***** DATA FOR PROCESSING *****

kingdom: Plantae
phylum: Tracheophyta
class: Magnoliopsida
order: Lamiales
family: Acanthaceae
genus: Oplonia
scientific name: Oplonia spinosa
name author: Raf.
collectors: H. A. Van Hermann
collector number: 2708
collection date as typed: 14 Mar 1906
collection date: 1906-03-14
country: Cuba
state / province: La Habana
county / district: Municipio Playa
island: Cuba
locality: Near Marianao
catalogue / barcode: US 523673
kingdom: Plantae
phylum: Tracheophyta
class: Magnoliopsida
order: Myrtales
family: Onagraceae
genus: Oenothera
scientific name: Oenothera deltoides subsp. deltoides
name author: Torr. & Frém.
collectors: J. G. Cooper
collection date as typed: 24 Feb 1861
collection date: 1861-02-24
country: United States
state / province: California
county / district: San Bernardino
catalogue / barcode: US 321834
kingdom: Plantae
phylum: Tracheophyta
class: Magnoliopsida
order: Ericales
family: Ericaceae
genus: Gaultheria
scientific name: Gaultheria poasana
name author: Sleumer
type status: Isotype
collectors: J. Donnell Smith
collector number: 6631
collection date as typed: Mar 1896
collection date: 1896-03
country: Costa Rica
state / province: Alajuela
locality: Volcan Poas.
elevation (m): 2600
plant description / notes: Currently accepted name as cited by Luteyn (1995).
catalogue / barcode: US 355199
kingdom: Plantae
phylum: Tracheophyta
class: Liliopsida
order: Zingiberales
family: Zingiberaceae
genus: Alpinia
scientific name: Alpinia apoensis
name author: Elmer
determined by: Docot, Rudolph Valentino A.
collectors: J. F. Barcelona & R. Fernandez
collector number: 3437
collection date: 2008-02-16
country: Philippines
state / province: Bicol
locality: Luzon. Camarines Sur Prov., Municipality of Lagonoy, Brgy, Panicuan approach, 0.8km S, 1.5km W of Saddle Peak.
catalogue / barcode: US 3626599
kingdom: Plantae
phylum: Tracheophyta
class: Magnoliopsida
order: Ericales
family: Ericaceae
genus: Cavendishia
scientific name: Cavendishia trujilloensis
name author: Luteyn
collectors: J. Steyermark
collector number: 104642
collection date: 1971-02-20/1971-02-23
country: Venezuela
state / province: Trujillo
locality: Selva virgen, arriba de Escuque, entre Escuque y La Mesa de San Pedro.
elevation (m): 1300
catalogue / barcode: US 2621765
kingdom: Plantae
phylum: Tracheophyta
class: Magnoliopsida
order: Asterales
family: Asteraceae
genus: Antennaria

*****

● **GOAL**
Rewrite the listing lines beginning at the line that has "state / province: California" and stopping after the line that has "collector number: 6631", changing "collectors" to "collected by" and leaving everything else the same.

● **OUTPUT OF THE TASK**
state / province: California
county / district: San Bernardino
catalogue / barcode: US 321834
kingdom: Plantae
phylum: Tracheophyta
class: Magnoliopsida
order: Ericales
family: Ericaceae
genus: Gaultheria
scientific name: Gaultheria poasana
name author: Sleumer
type status: Isotype
collected by: J. Donnell Smith
collector number: 6631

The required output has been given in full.